Cardiac implantable electronic devices (CIED) implants are rising in an older, more co-morbid population. The prevalence of CIED infection ranges from 1-4%. Whilst complete extraction of all transvenous hardware is recommended for infected, eroded or pre-eroding CIEDs, this approach is not without risk and may be unacceptable to some patients. Long term data on a more conservative strategy is lacking. We report on our experience of conservative management with pocket revision as a primary strategy in carefully selected patients.
Method: A retrospective review of all CIED revision procedures at a large tertiary centre, over a 7-year period was undertaken with a mean follow up of 39 months. Results: 86 patients underwent 96 revision procedures. 7 patients required further revisions and 13 went on to undergo CIED extraction by the end of follow up. Overall mortality at 12 months was 8.1%, increasing to 24.4% at end of follow up.
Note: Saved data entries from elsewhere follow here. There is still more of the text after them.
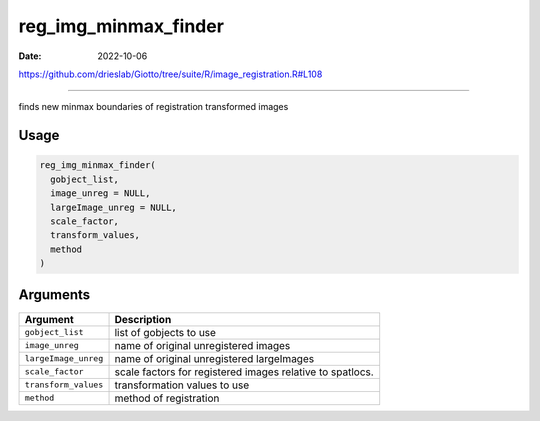 =====================
reg_img_minmax_finder
=====================

:Date: 2022-10-06

https://github.com/drieslab/Giotto/tree/suite/R/image_registration.R#L108

===========

finds new minmax boundaries of registration transformed images

Usage
=====

.. code:: r

   reg_img_minmax_finder(
     gobject_list,
     image_unreg = NULL,
     largeImage_unreg = NULL,
     scale_factor,
     transform_values,
     method
   )

Arguments
=========

+-------------------------------+--------------------------------------+
| Argument                      | Description                          |
+===============================+======================================+
| ``gobject_list``              | list of gobjects to use              |
+-------------------------------+--------------------------------------+
| ``image_unreg``               | name of original unregistered images |
+-------------------------------+--------------------------------------+
| ``largeImage_unreg``          | name of original unregistered        |
|                               | largeImages                          |
+-------------------------------+--------------------------------------+
| ``scale_factor``              | scale factors for registered images  |
|                               | relative to spatlocs.                |
+-------------------------------+--------------------------------------+
| ``transform_values``          | transformation values to use         |
+-------------------------------+--------------------------------------+
| ``method``                    | method of registration               |
+-------------------------------+--------------------------------------+
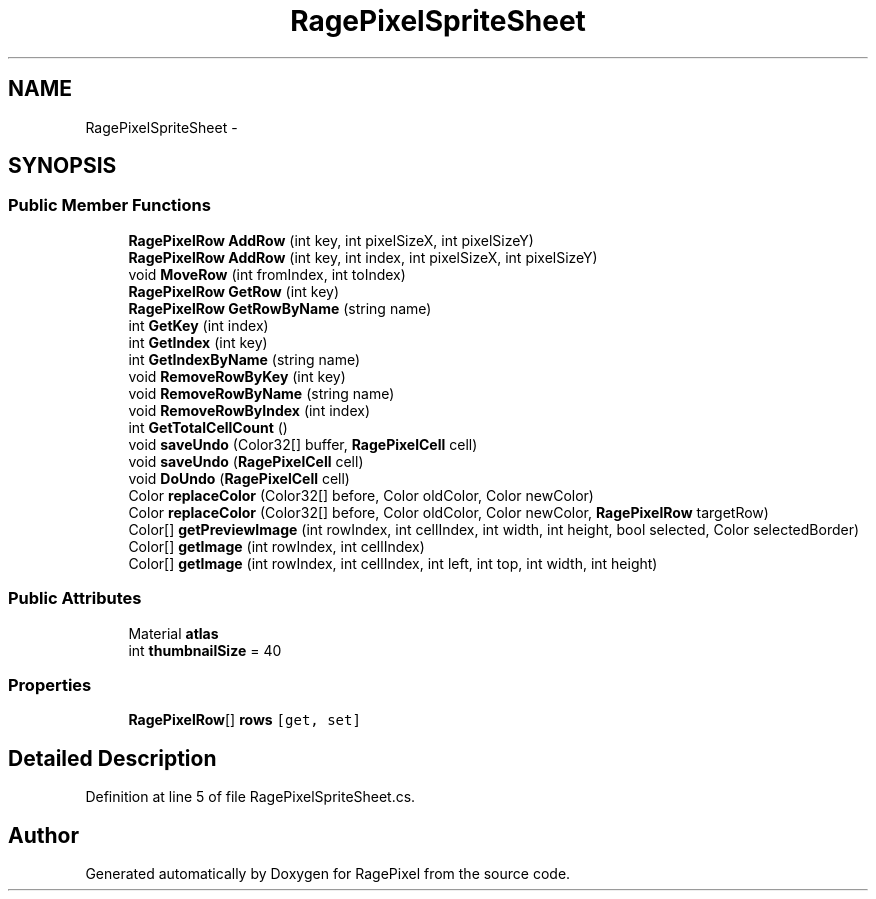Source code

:.TH "RagePixelSpriteSheet" 3 "Tue May 8 2012" "RagePixel" \" -*- nroff -*-
.ad l
.nh
.SH NAME
RagePixelSpriteSheet \- 
.SH SYNOPSIS
.br
.PP
.SS "Public Member Functions"

.in +1c
.ti -1c
.RI "\fBRagePixelRow\fP \fBAddRow\fP (int key, int pixelSizeX, int pixelSizeY)"
.br
.ti -1c
.RI "\fBRagePixelRow\fP \fBAddRow\fP (int key, int index, int pixelSizeX, int pixelSizeY)"
.br
.ti -1c
.RI "void \fBMoveRow\fP (int fromIndex, int toIndex)"
.br
.ti -1c
.RI "\fBRagePixelRow\fP \fBGetRow\fP (int key)"
.br
.ti -1c
.RI "\fBRagePixelRow\fP \fBGetRowByName\fP (string name)"
.br
.ti -1c
.RI "int \fBGetKey\fP (int index)"
.br
.ti -1c
.RI "int \fBGetIndex\fP (int key)"
.br
.ti -1c
.RI "int \fBGetIndexByName\fP (string name)"
.br
.ti -1c
.RI "void \fBRemoveRowByKey\fP (int key)"
.br
.ti -1c
.RI "void \fBRemoveRowByName\fP (string name)"
.br
.ti -1c
.RI "void \fBRemoveRowByIndex\fP (int index)"
.br
.ti -1c
.RI "int \fBGetTotalCellCount\fP ()"
.br
.ti -1c
.RI "void \fBsaveUndo\fP (Color32[] buffer, \fBRagePixelCell\fP cell)"
.br
.ti -1c
.RI "void \fBsaveUndo\fP (\fBRagePixelCell\fP cell)"
.br
.ti -1c
.RI "void \fBDoUndo\fP (\fBRagePixelCell\fP cell)"
.br
.ti -1c
.RI "Color \fBreplaceColor\fP (Color32[] before, Color oldColor, Color newColor)"
.br
.ti -1c
.RI "Color \fBreplaceColor\fP (Color32[] before, Color oldColor, Color newColor, \fBRagePixelRow\fP targetRow)"
.br
.ti -1c
.RI "Color[] \fBgetPreviewImage\fP (int rowIndex, int cellIndex, int width, int height, bool selected, Color selectedBorder)"
.br
.ti -1c
.RI "Color[] \fBgetImage\fP (int rowIndex, int cellIndex)"
.br
.ti -1c
.RI "Color[] \fBgetImage\fP (int rowIndex, int cellIndex, int left, int top, int width, int height)"
.br
.in -1c
.SS "Public Attributes"

.in +1c
.ti -1c
.RI "Material \fBatlas\fP"
.br
.ti -1c
.RI "int \fBthumbnailSize\fP = 40"
.br
.in -1c
.SS "Properties"

.in +1c
.ti -1c
.RI "\fBRagePixelRow\fP[] \fBrows\fP\fC [get, set]\fP"
.br
.in -1c
.SH "Detailed Description"
.PP 
Definition at line 5 of file RagePixelSpriteSheet\&.cs\&.

.SH "Author"
.PP 
Generated automatically by Doxygen for RagePixel from the source code\&.
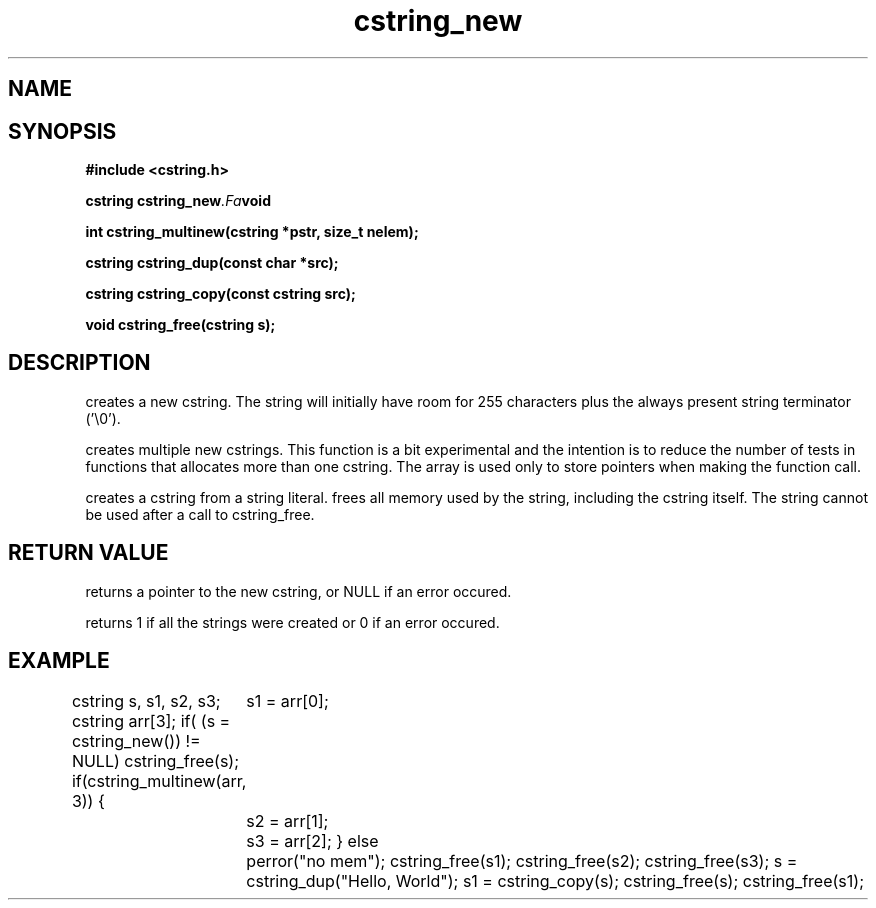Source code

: .TH cstring_new 3 2016-01-30 "" "The Meta C Library"
.SH NAME
.Nm cstring_new()
.Nm cstring_multinew()
.Nm cstring_dup()
.Nm cstring_free()
.Nd Create and destroy cstrings
.SH SYNOPSIS
.B #include <cstring.h>
.sp
.BI "cstring cstring_new" .Fa void

.BI "int cstring_multinew(cstring *pstr, size_t nelem);

.BI "cstring cstring_dup(const char *src);

.BI "cstring cstring_copy(const cstring src);

.BI "void cstring_free(cstring s);

.SH DESCRIPTION
.Nm cstring_new()
creates a new cstring.  The string will initially have room for
255 characters plus the always present string terminator ('\\0').
.PP
.Nm cstring_multinew()
creates multiple new cstrings.
This function is a bit experimental and the intention is to 
reduce the number of tests in functions that allocates more than one cstring. 
The array is used only to store pointers when making the function call.
.PP
.Nm cstring_dup()
creates a cstring from a string literal.
.Nm cstring_free()
frees all memory used by the string, including the cstring itself.
The string cannot be used after a call to cstring_free. 
.SH RETURN VALUE
.Nm cstring_new()
returns a pointer to the new cstring, or NULL if an error occured.
.PP
.Nm cstring_multinew()
returns 1 if all the strings were created or 0 if an error occured.
.PP
.Nm cstring_copy() creates a deep copy of a cstring object.
.SH EXAMPLE
.Bd -literal
cstring s, s1, s2, s3;
cstring arr[3];
if( (s = cstring_new()) != NULL)
...
cstring_free(s);
if(cstring_multinew(arr, 3)) {
	s1 = arr[0];
	s2 = arr[1];
	s3 = arr[2];
}
else
	perror("no mem");
...
cstring_free(s1);
cstring_free(s2);
cstring_free(s3);
...
s = cstring_dup("Hello, World");
s1 = cstring_copy(s);
cstring_free(s);
cstring_free(s1);

.Ed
Results: There was no in hospital mortality and all patients were alive at 30 days. Overall, 7 (8%) patients had a repeat procedure (including 1 who underwent 3 revisions) and 13 (15%) went on to undergo CIED extraction in the follow up period. Overall, 7 (8.1%) deaths occurred within 12 months of revision. 21 (24.4%) patients died in the follow up period. A higher proportion of patients presenting with erosion died within 12 months of revision (16.67% vs 4.84%). 25% with an eroded device and 11% with a pre-eroding device undergoing revision required an extraction during the follow up period. There was no in hospital mortality and at 30 days all patients were alive in both groups. At 12 months, more patients in the erosion group had died compared to the pre-erosion group (17% vs 5%, p=0.16). This trend continued over the medium term follow up (42% vs 18%, p=0.04). At the last available follow up, 13 (15%) patients went on to a full system extraction; 6/24 (25%) in the erosion group and 7/62 (11%) in the pre-erosion group.
Conclusion: Our data provides important outcome information on an alternative strategy to lead extraction in carefully selected patients where the risk of extraction is perceived to be unacceptable. The absence of systemic infection appears to predict better outcomes than previously reported, and over two-thirds of patients remained complication free at 12 months.